The private health insurance company didn’t even bother to inform me services had been denied; I had to call my doctor to ask when the requested cardiac rehab was to start. It was at that time I was told the insurance provider had rejected the rehab. Worse still, to avoid prescribing services and therapies that may have impacted their payments from the insurance companies, none of the doctors involved ever told me of my second heart attack, suffered in January of 2005. They didn’t use it in their correspondence with me or in my records at all.
It wasn’t until five months later, when seeing my health care provider at the V.A. that I was told the incident in January was a heart attack. They withheld vital information, by not using a particular term, to save the insurance company and themselves money. It could have cost me my life.
Then there is the subject of “rationing.” The Republicans insist the government will start “rationing” health care if a public option is created. What they want us to believe is the federal government will dole out health care based solely for financial reasons; each patient covered being allotted only so much coverage.
Well, as I found out in 2005, health insurance companies have been doing that for years. They did it to me. If a health insurance company doesn’t want to spend money on your health care, they won’t and there’s really nothing you can do about it, certainly not in a timely fashion.
The chatter from the people opposed to providing health care for all Americans fill the airwaves with all kinds of bullshit. Heard this Wednesday from Republican Senator John Barrasso of Wyoming: Most of the high cost of health care comes from 15% of the people in America who eat too much, don’t get enough exercise and smoke. If we address that 15% the cost of health care would drop and everyone could afford private health insurance.

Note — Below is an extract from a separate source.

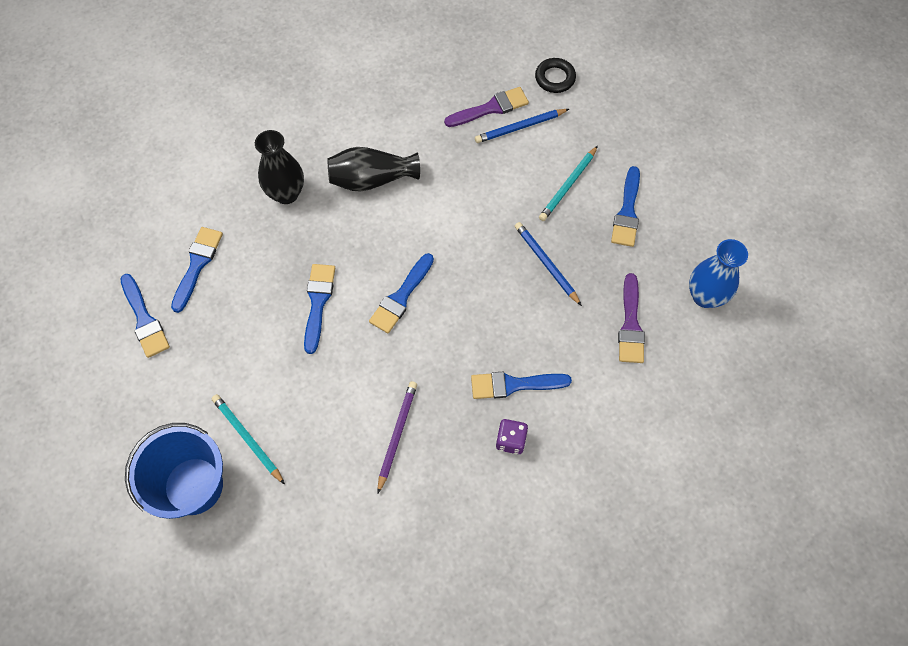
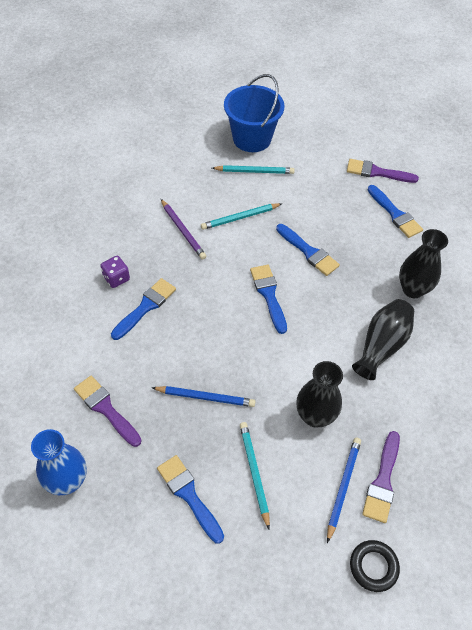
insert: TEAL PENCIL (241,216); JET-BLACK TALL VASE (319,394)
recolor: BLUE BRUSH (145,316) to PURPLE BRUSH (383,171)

Ironically, the man making that statement, on the Ed Show on MSNBC, is a doctor. Why he holds that view is beyond comprehension, other than he wants to adhere to the party line. Sure, the people like me who are suffering from heart disease and diabetes, among other degenerative diseases, require more costs than those who don’t, but does that explain record profits the health insurance companies have enjoyed over the past few years? Not really.
Senator Barrasso trotted out the old lies about the country becoming a single-payer health care system like Canada or France (they always trot out France when they want to denigrate something), and that Canadians are driving down to the United States in droves to use the American health care system. I have some friends in Canada and yes, they say sometimes they have to wait to see a doctor, but when I asked them if they’d come to the U.S. to get that same care, they all said no.
A more telling contradiction to Senator Barrasso and those who believe as he does, it was the United States that passed laws to prevent American citizens from going to Canada to obtain prescription drugs at far cheaper costs than what are available here.
Fourteen thousand people lose their health insurance every day. The greatest burden on our national treasury is health care; we spend more on our health care than any other nation in the developed world and yet we rank 30th in quality health care, behind nations like Cuba.
The Republicans are out of step with the American public on this issue and it’s one of the reasons there are not only out of power, but nearly irrelevant in national government. Hell, they lost a significant number of state governor offices as well.
If the Grand Old Party wants to still sing the corporate health insurance tune, it’s a good bet they will continue to lose seats in national government. I don’t know, maybe that’s a good thing — for now.